Il est vraiment chétif et humble, ne serait-ce que par constitution, et le spectacle constant de sa propre misère sera pour lui un motif d’angoisse pendant une grande partie de sa vie. S’il regarde en lui, dit-il, il ne trouve que ses pauvres péchés. Et encore le bon Dieu permet qu’il les voie pas tous et qu’il ne se connaisse pas complètement. Cette vue le ferait tomber dans le désespoir. Il est surtout tourmenté par l’idée que quelqu’un puisse tomber dans la perdition éternelle par sa faute et à cause de ses indignités de prêtre, peut-être parce que, par exemple, ses prédications d’ignorant ne réussissent pas à toucher les cœurs d’un peuple dominé par son matérialisme instinctif. Et lorsque des étrangers commencent à arriver eux aussi dans son confessionnal, il est assailli par la honte, et ses mortifications deviennent de plus en plus sévères. Il n’éprouve pas la tentation de monter sur un piédestal, mais au contraire celle de fuir son insupportable angoisse en se soustrayant à sa réputation et à la foule qui l’admire comme un saint. Il ne veut plus rester ce croyant qui, trop peu instruit pour guider les autres, craint de faire naufrage avec ceux qu’il doit guider, rappelle Catherine Lassagne. Ses cocasses tentatives pour fuir Ars seront toujours sabotées par des paroissiens ou par des collaborateurs. Les pèlerins eux-mêmes le bloquent à la sortie du presbytère et chercehnt par tous les moyens à l’apaiser, le rassurer et le persuader de rester.
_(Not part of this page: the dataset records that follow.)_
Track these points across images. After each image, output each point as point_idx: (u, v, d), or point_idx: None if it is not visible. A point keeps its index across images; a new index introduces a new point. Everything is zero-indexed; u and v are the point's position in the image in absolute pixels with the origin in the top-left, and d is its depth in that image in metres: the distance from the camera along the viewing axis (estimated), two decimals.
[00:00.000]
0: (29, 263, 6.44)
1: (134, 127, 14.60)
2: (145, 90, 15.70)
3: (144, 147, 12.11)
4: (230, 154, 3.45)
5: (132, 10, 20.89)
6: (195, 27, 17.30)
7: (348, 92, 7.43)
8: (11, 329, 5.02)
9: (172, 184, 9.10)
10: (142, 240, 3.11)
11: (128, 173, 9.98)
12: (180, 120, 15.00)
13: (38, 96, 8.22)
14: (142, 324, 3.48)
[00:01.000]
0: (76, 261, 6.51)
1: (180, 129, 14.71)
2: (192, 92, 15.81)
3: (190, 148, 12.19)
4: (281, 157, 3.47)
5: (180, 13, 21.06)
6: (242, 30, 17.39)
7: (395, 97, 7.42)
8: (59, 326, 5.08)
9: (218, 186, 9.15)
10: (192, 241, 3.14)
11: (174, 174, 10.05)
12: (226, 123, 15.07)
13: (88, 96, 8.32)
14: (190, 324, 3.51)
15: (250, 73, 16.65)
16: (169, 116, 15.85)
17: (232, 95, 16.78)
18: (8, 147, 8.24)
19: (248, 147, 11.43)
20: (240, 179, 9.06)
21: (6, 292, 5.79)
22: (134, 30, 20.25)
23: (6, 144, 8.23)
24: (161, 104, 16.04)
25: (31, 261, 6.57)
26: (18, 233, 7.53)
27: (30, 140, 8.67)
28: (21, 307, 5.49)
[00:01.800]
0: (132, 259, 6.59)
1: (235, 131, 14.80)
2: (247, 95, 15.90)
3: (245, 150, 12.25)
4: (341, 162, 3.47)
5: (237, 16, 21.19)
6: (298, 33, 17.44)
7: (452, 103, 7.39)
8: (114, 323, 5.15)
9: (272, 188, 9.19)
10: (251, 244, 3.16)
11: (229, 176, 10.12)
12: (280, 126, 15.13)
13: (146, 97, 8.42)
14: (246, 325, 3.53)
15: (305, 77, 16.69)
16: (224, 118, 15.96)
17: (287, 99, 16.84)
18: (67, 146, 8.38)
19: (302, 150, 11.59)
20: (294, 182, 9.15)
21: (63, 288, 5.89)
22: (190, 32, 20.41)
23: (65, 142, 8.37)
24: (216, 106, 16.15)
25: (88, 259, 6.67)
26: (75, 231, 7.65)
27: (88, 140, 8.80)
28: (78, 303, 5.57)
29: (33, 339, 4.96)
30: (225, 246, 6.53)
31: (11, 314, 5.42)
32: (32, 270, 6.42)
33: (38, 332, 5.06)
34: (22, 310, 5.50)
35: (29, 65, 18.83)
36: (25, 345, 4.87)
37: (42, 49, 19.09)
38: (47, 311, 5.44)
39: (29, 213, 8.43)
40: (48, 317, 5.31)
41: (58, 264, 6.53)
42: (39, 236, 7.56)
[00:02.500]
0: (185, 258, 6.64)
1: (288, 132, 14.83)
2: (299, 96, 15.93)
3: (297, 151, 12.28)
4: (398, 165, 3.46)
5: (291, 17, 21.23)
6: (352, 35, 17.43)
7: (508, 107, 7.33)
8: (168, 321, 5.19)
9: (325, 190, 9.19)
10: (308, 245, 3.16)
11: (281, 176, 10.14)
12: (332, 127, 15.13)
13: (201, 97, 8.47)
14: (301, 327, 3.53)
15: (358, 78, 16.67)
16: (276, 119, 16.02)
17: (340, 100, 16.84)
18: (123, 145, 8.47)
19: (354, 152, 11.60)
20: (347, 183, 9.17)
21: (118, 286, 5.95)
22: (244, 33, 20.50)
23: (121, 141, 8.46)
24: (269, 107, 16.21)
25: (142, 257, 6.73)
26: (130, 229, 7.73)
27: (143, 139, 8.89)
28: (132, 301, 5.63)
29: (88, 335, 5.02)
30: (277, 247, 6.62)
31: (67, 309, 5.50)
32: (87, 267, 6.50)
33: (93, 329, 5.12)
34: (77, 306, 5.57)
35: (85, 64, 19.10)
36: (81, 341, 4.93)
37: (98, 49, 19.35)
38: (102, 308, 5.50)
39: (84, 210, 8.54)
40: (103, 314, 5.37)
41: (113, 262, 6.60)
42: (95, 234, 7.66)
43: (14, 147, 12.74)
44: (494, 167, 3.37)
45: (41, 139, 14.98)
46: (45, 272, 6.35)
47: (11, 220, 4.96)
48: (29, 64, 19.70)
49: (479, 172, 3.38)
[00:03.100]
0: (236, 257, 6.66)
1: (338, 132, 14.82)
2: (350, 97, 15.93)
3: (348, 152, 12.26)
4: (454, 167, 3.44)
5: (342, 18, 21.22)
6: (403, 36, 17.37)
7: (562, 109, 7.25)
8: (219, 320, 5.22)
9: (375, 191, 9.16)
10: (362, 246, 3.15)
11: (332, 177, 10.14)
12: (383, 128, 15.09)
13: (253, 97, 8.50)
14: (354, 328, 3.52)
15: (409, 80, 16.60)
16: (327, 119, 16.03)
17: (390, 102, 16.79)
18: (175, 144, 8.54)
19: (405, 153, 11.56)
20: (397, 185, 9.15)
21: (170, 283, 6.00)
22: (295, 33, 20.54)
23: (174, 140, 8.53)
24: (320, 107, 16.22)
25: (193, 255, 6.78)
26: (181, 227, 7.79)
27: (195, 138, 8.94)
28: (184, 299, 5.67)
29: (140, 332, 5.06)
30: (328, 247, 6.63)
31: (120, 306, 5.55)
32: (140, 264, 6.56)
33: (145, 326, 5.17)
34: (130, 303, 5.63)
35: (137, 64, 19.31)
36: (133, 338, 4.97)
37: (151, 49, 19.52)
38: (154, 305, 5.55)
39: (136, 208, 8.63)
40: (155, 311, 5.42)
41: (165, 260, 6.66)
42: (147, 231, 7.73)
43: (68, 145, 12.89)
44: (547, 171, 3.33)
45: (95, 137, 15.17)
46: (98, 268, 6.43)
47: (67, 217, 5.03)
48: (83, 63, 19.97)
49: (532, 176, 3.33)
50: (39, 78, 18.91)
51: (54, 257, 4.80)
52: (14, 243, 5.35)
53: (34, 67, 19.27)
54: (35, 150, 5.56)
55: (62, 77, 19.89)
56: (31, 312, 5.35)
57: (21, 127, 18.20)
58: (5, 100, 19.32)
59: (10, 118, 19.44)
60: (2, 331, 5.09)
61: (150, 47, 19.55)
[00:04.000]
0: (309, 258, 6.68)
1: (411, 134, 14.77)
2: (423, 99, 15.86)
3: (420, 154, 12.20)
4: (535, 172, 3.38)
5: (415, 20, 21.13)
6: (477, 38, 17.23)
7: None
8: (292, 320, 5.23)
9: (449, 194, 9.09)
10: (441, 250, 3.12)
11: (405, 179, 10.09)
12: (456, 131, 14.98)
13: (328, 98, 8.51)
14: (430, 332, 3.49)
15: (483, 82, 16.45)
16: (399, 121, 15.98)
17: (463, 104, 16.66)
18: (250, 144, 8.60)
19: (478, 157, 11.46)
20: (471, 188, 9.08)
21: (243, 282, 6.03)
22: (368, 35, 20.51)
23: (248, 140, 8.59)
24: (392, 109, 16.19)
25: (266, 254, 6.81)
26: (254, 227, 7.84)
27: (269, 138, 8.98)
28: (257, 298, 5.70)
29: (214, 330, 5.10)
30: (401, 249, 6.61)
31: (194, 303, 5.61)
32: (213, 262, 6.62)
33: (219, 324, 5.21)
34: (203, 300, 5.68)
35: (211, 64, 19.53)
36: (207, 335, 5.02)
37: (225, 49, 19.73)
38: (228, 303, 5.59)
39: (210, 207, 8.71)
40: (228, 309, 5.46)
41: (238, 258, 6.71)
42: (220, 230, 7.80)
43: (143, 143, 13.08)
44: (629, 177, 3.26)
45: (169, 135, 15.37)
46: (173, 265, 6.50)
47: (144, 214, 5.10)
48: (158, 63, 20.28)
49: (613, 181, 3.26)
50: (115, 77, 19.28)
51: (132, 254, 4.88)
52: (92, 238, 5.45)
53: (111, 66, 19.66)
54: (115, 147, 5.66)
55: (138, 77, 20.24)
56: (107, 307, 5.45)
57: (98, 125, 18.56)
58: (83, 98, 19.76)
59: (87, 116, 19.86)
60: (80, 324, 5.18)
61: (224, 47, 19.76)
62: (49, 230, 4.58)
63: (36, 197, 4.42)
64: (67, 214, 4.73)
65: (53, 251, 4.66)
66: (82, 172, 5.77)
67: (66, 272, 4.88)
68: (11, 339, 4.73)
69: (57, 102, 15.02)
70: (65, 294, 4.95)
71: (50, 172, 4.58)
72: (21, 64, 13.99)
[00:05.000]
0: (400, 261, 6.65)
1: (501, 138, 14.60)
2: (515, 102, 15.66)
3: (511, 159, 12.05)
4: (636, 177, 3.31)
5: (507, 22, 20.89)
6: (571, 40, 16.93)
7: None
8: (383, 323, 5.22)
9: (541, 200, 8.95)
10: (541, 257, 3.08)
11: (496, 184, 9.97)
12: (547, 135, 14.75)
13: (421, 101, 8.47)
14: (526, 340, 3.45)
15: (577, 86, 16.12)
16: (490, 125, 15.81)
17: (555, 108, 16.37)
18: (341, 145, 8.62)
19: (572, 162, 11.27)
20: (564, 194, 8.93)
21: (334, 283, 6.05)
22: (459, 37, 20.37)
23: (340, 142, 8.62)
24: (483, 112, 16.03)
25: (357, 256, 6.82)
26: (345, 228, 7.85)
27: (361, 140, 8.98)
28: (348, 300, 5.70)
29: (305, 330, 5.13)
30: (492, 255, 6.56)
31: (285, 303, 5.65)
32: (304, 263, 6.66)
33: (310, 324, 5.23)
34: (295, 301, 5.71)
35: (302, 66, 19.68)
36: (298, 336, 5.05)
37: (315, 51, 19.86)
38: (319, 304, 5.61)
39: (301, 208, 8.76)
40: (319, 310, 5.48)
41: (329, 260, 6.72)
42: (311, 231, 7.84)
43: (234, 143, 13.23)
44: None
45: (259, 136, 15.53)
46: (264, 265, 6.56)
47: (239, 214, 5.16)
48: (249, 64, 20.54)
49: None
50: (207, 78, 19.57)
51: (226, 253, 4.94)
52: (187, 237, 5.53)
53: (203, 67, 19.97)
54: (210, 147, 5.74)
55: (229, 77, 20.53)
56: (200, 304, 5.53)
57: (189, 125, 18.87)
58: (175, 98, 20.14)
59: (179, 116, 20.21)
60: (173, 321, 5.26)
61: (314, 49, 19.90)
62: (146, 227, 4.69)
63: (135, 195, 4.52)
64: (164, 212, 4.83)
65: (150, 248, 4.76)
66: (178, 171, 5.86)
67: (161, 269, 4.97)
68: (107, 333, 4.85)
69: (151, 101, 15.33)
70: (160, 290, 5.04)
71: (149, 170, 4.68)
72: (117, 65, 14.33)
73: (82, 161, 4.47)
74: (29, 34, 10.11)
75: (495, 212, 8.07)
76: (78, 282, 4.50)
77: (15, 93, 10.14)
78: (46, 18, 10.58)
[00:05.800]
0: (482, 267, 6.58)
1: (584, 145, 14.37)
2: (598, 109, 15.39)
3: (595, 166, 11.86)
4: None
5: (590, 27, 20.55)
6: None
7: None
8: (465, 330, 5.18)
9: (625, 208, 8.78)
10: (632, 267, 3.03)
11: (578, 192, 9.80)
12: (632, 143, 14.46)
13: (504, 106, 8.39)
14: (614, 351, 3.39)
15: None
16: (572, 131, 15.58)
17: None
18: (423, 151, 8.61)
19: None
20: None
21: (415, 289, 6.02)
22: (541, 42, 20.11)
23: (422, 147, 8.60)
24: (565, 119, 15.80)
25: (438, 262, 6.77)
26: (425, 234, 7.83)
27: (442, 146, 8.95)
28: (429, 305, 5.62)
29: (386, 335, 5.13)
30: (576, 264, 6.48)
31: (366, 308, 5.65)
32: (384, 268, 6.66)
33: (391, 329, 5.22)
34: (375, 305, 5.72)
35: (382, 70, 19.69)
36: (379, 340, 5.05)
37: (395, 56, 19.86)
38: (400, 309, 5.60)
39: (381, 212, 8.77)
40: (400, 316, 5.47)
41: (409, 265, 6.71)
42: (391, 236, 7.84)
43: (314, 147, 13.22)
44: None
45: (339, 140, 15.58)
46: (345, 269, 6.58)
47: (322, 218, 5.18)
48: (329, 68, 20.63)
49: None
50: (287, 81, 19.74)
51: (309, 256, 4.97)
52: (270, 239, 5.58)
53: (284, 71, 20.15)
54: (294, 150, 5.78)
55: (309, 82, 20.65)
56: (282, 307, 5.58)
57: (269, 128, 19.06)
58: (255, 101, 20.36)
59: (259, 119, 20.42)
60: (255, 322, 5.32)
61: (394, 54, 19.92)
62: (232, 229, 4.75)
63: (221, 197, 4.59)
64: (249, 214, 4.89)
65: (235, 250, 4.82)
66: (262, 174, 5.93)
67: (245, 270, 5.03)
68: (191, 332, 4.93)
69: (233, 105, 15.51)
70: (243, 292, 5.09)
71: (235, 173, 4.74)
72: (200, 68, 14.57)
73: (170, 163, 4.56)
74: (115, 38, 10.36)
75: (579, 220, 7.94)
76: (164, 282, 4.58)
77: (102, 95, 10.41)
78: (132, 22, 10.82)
Des fidèles pendant la messe dans le sanctuaire d’Ars [© Romano Siciliani/Alessio Petrucci]

Des fidèles pendant la messe dans le sanctuaire d’Ars [© Romano Siciliani/Alessio Petrucci]

La meilleure manière d’aimer Dieu
Mais ce ne sont pas les misères des pénitents qui tracasser sans trêve le curé. Il écrit à l’abbé Camelet, supérieur des missionnaires de Pont d’Ain qu’il n’a qu’un désir, celui d’aller se cacher dans un coin et de pleurer sur sa pauvre vie. Il cherche le pardon de Dieu pour son ignorance, son hypocrisie et sa gloutonnerie… Il demande à l’abbé de prier pour qu’il ne soit pas damné . À son évêque, qui lui demande s’il a jamais eu quelque pensée d’orgueil, il répond sans ambages qu’il a plus de peine à se défendre de la tentation du désespoir que de celle de l’orgueil.
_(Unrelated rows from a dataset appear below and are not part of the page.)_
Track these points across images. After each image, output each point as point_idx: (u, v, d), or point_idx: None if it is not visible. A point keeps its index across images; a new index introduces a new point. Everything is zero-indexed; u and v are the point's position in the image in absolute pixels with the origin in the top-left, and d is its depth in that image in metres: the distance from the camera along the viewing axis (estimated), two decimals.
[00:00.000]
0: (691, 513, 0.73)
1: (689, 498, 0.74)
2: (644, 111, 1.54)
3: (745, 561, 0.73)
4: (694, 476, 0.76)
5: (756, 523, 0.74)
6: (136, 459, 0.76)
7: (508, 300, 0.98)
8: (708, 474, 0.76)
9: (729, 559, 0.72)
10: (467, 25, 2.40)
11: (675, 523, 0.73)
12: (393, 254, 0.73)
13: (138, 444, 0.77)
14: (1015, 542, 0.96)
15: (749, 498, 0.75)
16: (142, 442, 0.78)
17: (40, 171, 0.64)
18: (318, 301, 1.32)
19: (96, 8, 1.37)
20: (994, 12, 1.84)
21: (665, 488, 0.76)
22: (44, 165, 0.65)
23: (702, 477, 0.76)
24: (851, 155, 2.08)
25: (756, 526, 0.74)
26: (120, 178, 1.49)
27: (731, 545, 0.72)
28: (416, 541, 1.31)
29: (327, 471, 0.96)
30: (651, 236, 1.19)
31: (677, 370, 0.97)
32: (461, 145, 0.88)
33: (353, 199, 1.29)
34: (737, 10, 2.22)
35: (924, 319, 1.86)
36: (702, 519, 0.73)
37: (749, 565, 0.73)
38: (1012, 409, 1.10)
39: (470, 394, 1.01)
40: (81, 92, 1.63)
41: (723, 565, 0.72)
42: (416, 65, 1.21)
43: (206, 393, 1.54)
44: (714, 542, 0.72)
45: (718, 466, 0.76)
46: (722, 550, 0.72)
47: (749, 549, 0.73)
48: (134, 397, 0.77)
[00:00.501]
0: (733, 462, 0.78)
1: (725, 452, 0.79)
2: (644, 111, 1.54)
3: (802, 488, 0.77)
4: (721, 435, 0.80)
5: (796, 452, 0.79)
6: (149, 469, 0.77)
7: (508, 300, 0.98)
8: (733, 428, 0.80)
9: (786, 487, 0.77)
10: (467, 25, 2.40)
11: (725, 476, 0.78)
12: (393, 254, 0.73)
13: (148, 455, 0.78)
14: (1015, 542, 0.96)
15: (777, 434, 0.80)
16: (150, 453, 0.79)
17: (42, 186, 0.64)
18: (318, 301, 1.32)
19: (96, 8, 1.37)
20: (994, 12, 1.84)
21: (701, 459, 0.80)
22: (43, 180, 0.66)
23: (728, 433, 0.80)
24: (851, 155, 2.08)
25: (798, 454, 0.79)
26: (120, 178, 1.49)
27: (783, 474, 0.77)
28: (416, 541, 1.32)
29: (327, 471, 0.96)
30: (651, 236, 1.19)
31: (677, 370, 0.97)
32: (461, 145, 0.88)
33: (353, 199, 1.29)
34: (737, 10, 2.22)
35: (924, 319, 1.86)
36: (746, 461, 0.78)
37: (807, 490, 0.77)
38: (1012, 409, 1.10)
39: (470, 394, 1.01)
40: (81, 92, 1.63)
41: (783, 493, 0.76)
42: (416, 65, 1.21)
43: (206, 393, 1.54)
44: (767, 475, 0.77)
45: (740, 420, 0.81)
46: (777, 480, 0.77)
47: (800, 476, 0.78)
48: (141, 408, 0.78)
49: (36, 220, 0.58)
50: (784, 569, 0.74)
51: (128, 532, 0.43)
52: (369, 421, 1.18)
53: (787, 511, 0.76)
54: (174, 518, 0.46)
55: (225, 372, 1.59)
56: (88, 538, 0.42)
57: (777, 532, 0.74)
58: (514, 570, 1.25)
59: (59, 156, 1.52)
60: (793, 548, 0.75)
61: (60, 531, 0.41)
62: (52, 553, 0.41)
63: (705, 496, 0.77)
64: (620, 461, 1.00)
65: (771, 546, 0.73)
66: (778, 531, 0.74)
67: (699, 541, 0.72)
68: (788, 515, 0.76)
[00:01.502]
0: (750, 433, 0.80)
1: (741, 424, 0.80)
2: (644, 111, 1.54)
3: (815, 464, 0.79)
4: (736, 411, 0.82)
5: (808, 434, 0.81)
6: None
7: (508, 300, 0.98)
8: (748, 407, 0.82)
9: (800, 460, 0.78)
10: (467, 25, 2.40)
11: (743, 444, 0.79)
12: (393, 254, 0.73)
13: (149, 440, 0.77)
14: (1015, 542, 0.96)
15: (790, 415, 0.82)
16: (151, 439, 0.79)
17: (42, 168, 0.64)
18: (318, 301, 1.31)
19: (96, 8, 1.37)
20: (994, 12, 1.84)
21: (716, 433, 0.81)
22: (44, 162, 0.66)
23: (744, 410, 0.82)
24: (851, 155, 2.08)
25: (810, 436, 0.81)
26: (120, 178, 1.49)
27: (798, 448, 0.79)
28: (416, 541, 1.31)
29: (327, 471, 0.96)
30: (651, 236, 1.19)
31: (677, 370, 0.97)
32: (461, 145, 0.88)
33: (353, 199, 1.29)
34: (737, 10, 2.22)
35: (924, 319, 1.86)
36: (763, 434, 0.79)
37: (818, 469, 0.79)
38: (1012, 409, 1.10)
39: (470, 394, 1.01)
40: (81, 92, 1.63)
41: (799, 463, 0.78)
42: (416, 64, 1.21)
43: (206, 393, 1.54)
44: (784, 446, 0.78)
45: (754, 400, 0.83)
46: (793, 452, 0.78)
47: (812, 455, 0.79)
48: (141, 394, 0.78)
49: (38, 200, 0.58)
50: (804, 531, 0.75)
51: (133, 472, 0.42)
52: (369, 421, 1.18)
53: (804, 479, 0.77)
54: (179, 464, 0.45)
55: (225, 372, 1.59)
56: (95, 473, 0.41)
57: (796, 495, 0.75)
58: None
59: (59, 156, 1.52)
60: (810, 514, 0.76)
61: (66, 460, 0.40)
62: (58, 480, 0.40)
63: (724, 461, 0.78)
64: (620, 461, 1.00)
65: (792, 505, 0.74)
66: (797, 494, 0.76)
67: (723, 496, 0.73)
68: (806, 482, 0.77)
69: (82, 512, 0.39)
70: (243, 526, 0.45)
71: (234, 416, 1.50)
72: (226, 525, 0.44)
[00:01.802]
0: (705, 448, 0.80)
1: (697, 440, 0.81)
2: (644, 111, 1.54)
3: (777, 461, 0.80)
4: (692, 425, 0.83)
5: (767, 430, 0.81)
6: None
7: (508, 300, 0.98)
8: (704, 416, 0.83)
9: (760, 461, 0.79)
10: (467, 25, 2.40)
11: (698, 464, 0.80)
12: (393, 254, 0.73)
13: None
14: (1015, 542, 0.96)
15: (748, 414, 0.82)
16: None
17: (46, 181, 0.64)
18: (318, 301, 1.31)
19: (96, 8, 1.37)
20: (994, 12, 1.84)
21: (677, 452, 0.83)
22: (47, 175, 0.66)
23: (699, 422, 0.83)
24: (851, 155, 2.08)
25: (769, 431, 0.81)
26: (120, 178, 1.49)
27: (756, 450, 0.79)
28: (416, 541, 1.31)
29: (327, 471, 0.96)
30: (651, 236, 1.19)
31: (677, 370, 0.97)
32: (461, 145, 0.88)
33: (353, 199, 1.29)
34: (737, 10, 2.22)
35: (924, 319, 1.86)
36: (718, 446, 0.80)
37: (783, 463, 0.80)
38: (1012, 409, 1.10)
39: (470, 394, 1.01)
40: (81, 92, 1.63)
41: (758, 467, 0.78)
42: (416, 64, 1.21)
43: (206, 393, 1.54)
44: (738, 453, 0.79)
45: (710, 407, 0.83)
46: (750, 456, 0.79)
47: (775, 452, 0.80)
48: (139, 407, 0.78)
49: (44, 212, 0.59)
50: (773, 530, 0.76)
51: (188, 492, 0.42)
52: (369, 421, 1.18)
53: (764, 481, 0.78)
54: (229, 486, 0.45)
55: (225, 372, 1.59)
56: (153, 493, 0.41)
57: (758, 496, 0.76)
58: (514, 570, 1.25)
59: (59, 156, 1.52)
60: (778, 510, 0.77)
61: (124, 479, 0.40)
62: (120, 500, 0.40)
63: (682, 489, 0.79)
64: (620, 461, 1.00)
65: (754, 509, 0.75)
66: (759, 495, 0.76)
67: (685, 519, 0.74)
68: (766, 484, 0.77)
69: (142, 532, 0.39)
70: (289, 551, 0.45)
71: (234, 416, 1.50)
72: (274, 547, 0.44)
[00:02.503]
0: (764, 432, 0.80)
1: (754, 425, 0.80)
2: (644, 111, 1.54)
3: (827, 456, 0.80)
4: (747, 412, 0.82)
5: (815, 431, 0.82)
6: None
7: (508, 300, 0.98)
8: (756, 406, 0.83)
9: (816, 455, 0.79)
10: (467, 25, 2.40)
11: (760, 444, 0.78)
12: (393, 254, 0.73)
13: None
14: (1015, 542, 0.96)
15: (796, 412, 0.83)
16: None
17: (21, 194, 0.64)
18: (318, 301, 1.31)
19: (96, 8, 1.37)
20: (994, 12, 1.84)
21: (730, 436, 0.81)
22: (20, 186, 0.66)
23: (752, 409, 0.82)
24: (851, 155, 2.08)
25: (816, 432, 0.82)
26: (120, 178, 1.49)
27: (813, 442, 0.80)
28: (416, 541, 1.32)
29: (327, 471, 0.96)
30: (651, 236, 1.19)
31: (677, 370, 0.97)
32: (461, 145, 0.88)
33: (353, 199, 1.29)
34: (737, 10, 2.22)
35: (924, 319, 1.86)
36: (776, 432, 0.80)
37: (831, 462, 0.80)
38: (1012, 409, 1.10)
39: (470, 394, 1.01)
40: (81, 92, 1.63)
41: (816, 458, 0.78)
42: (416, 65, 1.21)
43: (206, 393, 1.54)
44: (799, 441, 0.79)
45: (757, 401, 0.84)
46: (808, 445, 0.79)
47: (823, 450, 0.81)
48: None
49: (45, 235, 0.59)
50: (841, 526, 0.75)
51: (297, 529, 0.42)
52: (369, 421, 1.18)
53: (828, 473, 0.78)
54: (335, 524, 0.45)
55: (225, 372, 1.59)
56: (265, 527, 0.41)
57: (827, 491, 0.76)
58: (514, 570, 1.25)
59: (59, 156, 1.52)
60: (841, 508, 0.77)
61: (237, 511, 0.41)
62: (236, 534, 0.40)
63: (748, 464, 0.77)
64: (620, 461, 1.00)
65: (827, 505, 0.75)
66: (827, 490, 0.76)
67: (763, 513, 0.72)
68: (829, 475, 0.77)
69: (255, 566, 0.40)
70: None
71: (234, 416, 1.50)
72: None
Une espérance comme celle du curé, qui vit miraculeusement au bord du désespoir, semble tout de suite naturelle et familière au cœur de ceux qui vivent de nos jours. Le fragile prêtre d’Ars n’est pas le maître sans faille de ses certitudes éternelles. Il suffit de le regarder, et l’on comprend qu’il ne tiendrait pas debout tout seul, que la foi, l’espérance et la charité qui transparaissent en lui ne sont pas l’expression de quelqu’un qui joue un personnage, d’une belle âme. Dans son indignité, il tend les dons de la grâce de la main hésitante et tremblante de ceux qui demandent l’aumône. Ainsi peut-il dire: «L’humilité est le meilleur moyen d’aimer Dieu». «C’est un saint pauvre», dit Jean-Philippe Nault, l’actuel recteur du sanctuaire d’Ars, «et cela ne fait pas peur de rencontrer un pauvre. Comme la petite Thérèse. Comme Bernadette. Ils nous disent: si tu es pauvre, je le suis plus que toi. Nous sommes pauvres ensemble, devant le Seigneur». Il serait peut-être facile, encore aujourd’hui, d’écouter quelqu’un comme lui, et même de sentir notre cœur battre, quand il assure que Dieu, mendiant du cœur des hommes, ne refuse jamais sa grâce aux pécheurs, et que le plus grand blasphème est de «mettre des limites à la miséricorde de Dieu», qui est infinie. Au point que «si l’on pouvait prier en enfer, l’enfer n’existerait plus».